With Cython 0.27, you can now compile Cython modiles for Jupyter with profile-guided optimization enabled. Modules built with this option are compiled and optimized based on profiling information generated for them, so they run faster. Note that this option is only available for Cython when used with the GCC compiler; MSVC support isn’t there yet.

Where to get Cython

Cython is available on the Python Package Index, and it can be installed with pip install cython from the command line. Binary versions for 32-bit and 64-bit Windows, generic Linux, and MacOS are included. Source code is on GitHub.

Essential Python for data science: HPAT

What HPAT is

Intel’s High Performance Analytics Toolkit (HPAT) is an experimental project for accelerating data analytics and machine learning on clusters. It compiles a subset of Python to code that is automatically parallelized across clusters using the Open MPI project’s mpirun utility.

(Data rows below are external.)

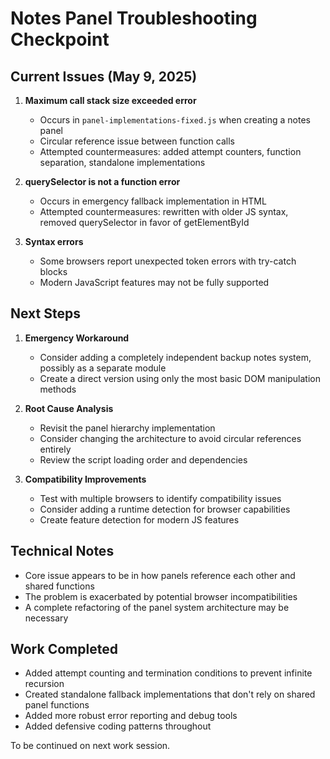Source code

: # Notes Panel Troubleshooting Checkpoint

## Current Issues (May 9, 2025)

1. **Maximum call stack size exceeded error**
   - Occurs in `panel-implementations-fixed.js` when creating a notes panel
   - Circular reference issue between function calls
   - Attempted countermeasures: added attempt counters, function separation, standalone implementations

2. **querySelector is not a function error**
   - Occurs in emergency fallback implementation in HTML
   - Attempted countermeasures: rewritten with older JS syntax, removed querySelector in favor of getElementById

3. **Syntax errors**
   - Some browsers report unexpected token errors with try-catch blocks
   - Modern JavaScript features may not be fully supported

## Next Steps

1. **Emergency Workaround**
   - Consider adding a completely independent backup notes system, possibly as a separate module
   - Create a direct version using only the most basic DOM manipulation methods

2. **Root Cause Analysis**
   - Revisit the panel hierarchy implementation 
   - Consider changing the architecture to avoid circular references entirely
   - Review the script loading order and dependencies

3. **Compatibility Improvements**
   - Test with multiple browsers to identify compatibility issues
   - Consider adding a runtime detection for browser capabilities
   - Create feature detection for modern JS features

## Technical Notes

- Core issue appears to be in how panels reference each other and shared functions
- The problem is exacerbated by potential browser incompatibilities
- A complete refactoring of the panel system architecture may be necessary

## Work Completed

- Added attempt counting and termination conditions to prevent infinite recursion
- Created standalone fallback implementations that don't rely on shared panel functions
- Added more robust error reporting and debug tools
- Added defensive coding patterns throughout

To be continued on next work session.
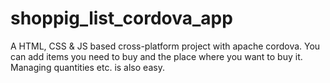 # shoppig_list_cordova_app

A HTML, CSS & JS based cross-platform project with apache cordova. You can add items you need to buy and the place where you want to buy it. Managing quantities etc. is also easy. 
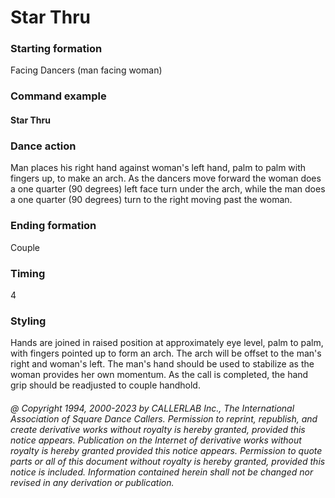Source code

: 
# Star Thru

### Starting formation

Facing Dancers (man facing woman)

### Command example

#### Star Thru

### Dance action

Man places his right hand against woman's left hand, palm to palm with fingers up, to make
an arch. As the dancers move forward the woman does a one quarter (90 degrees) left face turn under
the arch, while the man does a one quarter (90 degrees) turn to the right moving past the woman.

### Ending formation

Couple

### Timing

4

### Styling

Hands are joined in raised position at approximately eye level, palm to palm, with fingers pointed
up to form an arch. The arch will be offset to the man's right and woman's left. The man's hand should
be used to stabilize as the woman provides her own momentum. As the call is completed, the hand grip
should be readjusted to couple handhold.

###### @ Copyright 1994, 2000-2023 by CALLERLAB Inc., The International Association of Square Dance Callers. Permission to reprint, republish, and create derivative works without royalty is hereby granted, provided this notice appears. Publication on the Internet of derivative works without royalty is hereby granted provided this notice appears. Permission to quote parts or all of this document without royalty is hereby granted, provided this notice is included. Information contained herein shall not be changed nor revised in any derivation or publication.
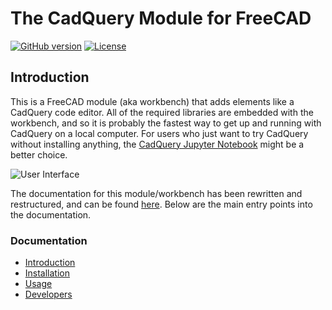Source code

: The CadQuery Module for FreeCAD
=======================
[![GitHub version](https://d25lcipzij17d.cloudfront.net/badge.svg?id=gh&type=6&v=1.2.0&x2=0)](https://github.com/jmwright/cadquery-freecad-module/releases/tag/v1.2.0)
[![License](https://img.shields.io/badge/license-LGPL-lightgrey.svg)](https://github.com/jmwright/cadquery-freecad-module/blob/master/LICENSE)

## Introduction

This is a FreeCAD module (aka workbench) that adds elements like a CadQuery code editor. All of the required libraries are embedded with the workbench, and so it is probably the fastest way to get up and running with CadQuery on a local computer. For users who just want to try CadQuery without installing anything, the [CadQuery Jupyter Notebook](https://mybinder.org/v2/gh/RustyVermeer/tryCQ/master) might be a better choice.

![User Interface](https://github.com/jmwright/cadquery-freecad-module/blob/master/docs/cqfm_user_interface.png)

The documentation for this module/workbench has been rewritten and restructured, and can be found [here](docs/index.md). Below are the main entry points into the documentation.

### Documentation
- [Introduction](docs/index.md#introduction)
- [Installation](docs/installation.md)
- [Usage](docs/usage.md)
- [Developers](docs/developers.md)
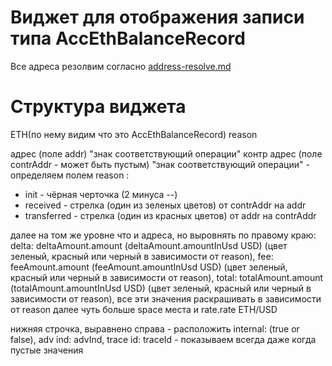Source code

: # Виджет для отображения записи типа AccEthBalanceRecord

Все адреса резолвим согласно [address-resolve.md](address-resolve.md)

# Структура виджета

ETH(по нему видим что это AccEthBalanceRecord) reason

адрес (поле addr)  "знак соответствующий операции" контр адрес (поле contrAddr - может быть пустым)
"знак соответствующий операции" - определяем полем reason :

- init - чёрная черточка (2 минуса --)
- received - стрелка (один из зеленых цветов) от contrAddr на addr
- transferred - стрелка (один из красных цветов) от addr на contrAddr

далее на том же уровне что и адреса, но выровнять по правому краю:
delta: deltaAmount.amount (deltaAmount.amountInUsd USD) (цвет зеленый, красный или черный в зависимости от reason),
fee: feeAmount.amount (feeAmount.amountInUsd USD) (цвет зеленый, красный или черный в зависимости от reason),
total: totalAmount.amount (totalAmount.amountInUsd USD) (цвет зеленый, красный или черный в зависимости от reason),
все эти значения раскрашивать в зависимости от reason
далее чуть больше space места и rate.rate ETH/USD

нижняя строчка, выравнено справа - расположить internal: (true or false), adv ind: advInd, trace id: traceId -
показываем всегда даже когда пустые значения

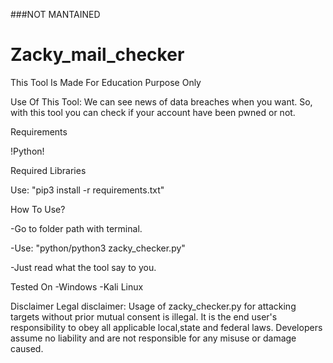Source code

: ###NOT MANTAINED

# Zacky_mail_checker

This Tool Is Made For Education Purpose Only

Use Of This Tool:
We can see news of data breaches when you want. So, with this tool you can check if your account have been pwned or not.

Requirements

!Python! 

Required Libraries

Use: "pip3 install -r requirements.txt"

How To Use?

-Go to folder path with terminal.

-Use: "python/python3 zacky_checker.py" 

-Just read what the tool say to you. 

Tested On
-Windows
-Kali Linux

Disclaimer
Legal disclaimer: Usage of zacky_checker.py for attacking targets without prior mutual consent is illegal. It is the end user's responsibility to obey all applicable local,state and federal laws. Developers assume no liability and are not responsible for any misuse or damage caused.


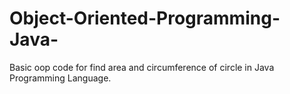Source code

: # Object-Oriented-Programming-Java-
Basic oop code for find area and circumference of circle in Java Programming Language.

How HPAT helps data science

HPAT uses Numba, but unlike that project and Cython, it doesn’t compile Python as is. Instead, it takes a restricted subset of the Python language—chiefly, NumPy arrays and Pandas dataframes—and optimizes them to run across multiple nodes.
Like Numba, HPAT has the @jit decorator that can turn specific functions into their optimized counterparts. It also includes a native I/O module for reading from and writing to HDF5 (not HDFS) files.

Where to download HPAT

HPAT is available only in source format at GitHub. Binaries are not provided.